AB 1739; SB 1168, 1319: Groundwater Management

January 6, 2015

New Laws - Supplement to Daily Journal


With the passage of the Sustainable Groundwater Management Act in 2014, California is on the verge of a seismic shift in how the state manages and regulates extraction of groundwater. Until now, the right to extract and use groundwater has been virtually unregulated, with property owners having the right to extract whatever water lay beneath their land. Not for long.

On Sept. 16, 2014, the state Legislature and Gov. Jerry Brown passed a package of bills, Assembly Bill 1739, Senate Bill 1168 and Senate Bill 1319, that collectively constitute the act. The law is designed to provide a long-term solution to a problem that has grown dire. The overuse of groundwater has stretched California’s water supply thin, leaving many aquifers in a state of constant overdraft and some parts of the state sinking by as much as a foot per year.

The act aims to establish a state policy that groundwater resources are to be “managed sustainably for long-term reliability and multiple economic, social and environmental benefits for current and future beneficial uses.” It defines “sustainable groundwater management” as management and use of groundwater that can be maintained during a 50-year time period without causing an “undesirable result,” which includes significant and unreasonable: depletion of supply, reduction of groundwater storage, seawater intrusion, degraded water quality, and land subsidence.
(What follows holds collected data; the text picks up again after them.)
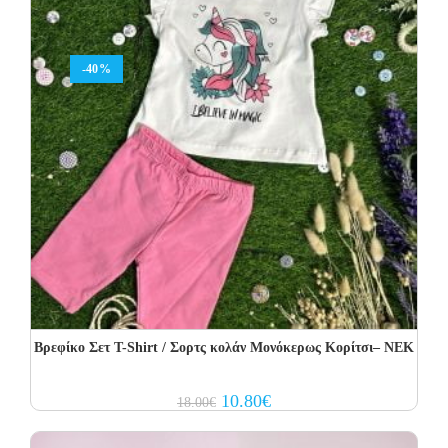
-40%
Βρεφίκο Σετ T-Shirt / Σορτς κολάν Μονόκερως Κορίτσι– NEK
Original
Current
10.80
€
18.00
€
price
price
was:
is:
18.00€.
10.80€.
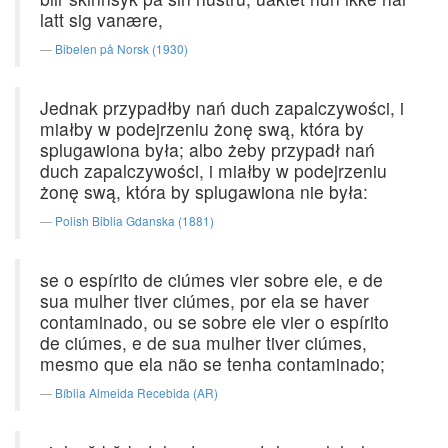
latt sig vanære,
Bibelen på Norsk (1930)
Jednak przypadłby nań duch zapalczywości, i
miałby w podejrzeniu żonę swą, która by
splugawiona była; albo żeby przypadł nań
duch zapalczywości, i miałby w podejrzeniu
żonę swą, która by splugawiona nie była:
Polish Biblia Gdanska (1881)
se o espírito de ciúmes vier sobre ele, e de
sua mulher tiver ciúmes, por ela se haver
contaminado, ou se sobre ele vier o espírito
de ciúmes, e de sua mulher tiver ciúmes,
mesmo que ela não se tenha contaminado;
Bíblia Almeida Recebida (AR)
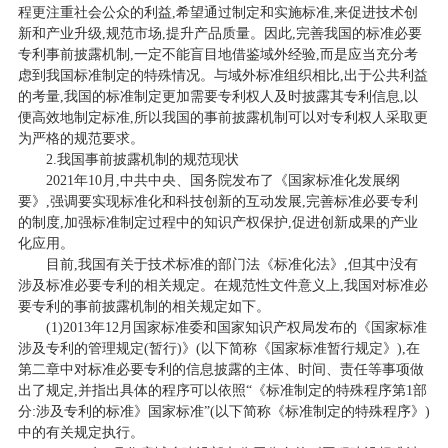
程更注重社会公众的利益,希望通过制定和实施标准,来促进技术创
新和产业升级,规范市场,提升产品质量。因此,完善我国的标准必要
专利事前披露机制,一定不能盲目地借鉴域外经验,而是应当充分考
虑到我国标准制定的特殊情况。与域外标准组织相比,出于公共利益
的考量,我国的标准制定更加需要专利权人及时披露其专利信息,以
便高效地制定标准,所以我国的事前披露机制可以对专利权人采取更
为严格的规范要求。
2.我国事前披露机制的规范现状
2021年10月,中共中央、国务院发布了《国家标准化发展纲
要》,强调要实现标准化和科技创新的互动发展,完善标准必要专利
的制度,加强标准制定过程中的知识产权保护,促进创新成果的产业
化应用。
目前,我国有关于技术标准的部门法《标准化法》,但其中没有
涉及标准必要专利的相关规定。在规范性文件意义上,我国对标准必
要专利的事前披露机制的相关规定如下。
(1)2013年12月国家标准委和国家知识产权局发布的《国家标准
涉及专利的管理规定(暂行)》(以下简称《国家标准暂行规定》),在
第二章中对标准必要专利的信息披露的主体、时间、责任等事项做
出了规定,并指出具体的程序可以依照“《标准制定的特殊程序第1部
分:涉及专利的标准》国家标准”(以下简称《标准制定的特殊程序》)
中的有关规定执行。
The law will be implemented primarily through local groundwater sustainability agencies (GSAs), which will be granted authority to monitor and restrict pumping of groundwater. GSAs may restrict the number of groundwater wells drilled in a given area, require users to track pumping, and impose fees to fund the costs of their programs. The state acts as a backstop; if a GSA fails to adequately manage a specified basin, or if the Department of Water Resources makes a determination that the basin is in a condition of long-term overdraft, the basin will be declared probationary and the State Water Resources Control Board may implement an interim plan.
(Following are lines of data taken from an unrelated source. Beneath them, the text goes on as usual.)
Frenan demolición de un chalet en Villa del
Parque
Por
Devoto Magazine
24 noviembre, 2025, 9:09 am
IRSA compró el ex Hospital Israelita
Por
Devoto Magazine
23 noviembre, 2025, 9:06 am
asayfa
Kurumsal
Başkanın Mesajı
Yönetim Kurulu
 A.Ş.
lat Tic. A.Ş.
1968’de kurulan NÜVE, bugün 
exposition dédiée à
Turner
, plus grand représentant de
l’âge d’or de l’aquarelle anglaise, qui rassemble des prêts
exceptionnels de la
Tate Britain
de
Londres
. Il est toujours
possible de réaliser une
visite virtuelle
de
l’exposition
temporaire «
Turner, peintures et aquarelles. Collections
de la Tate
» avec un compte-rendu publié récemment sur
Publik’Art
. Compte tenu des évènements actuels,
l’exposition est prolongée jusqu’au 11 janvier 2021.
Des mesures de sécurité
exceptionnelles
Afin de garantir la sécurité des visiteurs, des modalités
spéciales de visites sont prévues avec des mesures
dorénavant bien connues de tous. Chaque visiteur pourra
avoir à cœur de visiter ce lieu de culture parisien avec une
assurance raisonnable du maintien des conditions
Many property owners who rely heavily on groundwater are incensed at the idea that pumping rights could suddenly be curtailed. And with the bulk of regulatory authority concentrated at the local level, the threat of uneven enforcement looms large. Add to that the fact that the law’s mandates are governed by terms like “undesirable result” and “sustainable,” and widespread litigation is a near-certainty.

The law is effective as of Jan. 1, 2015, and the first GSAs will likely be formed in 2016. But the regulated community would be wise to pay attention to what is happening behind the scenes now, as state and local agencies work to prioritize basins and piece together how to measure and achieve the act’s sustainability goals.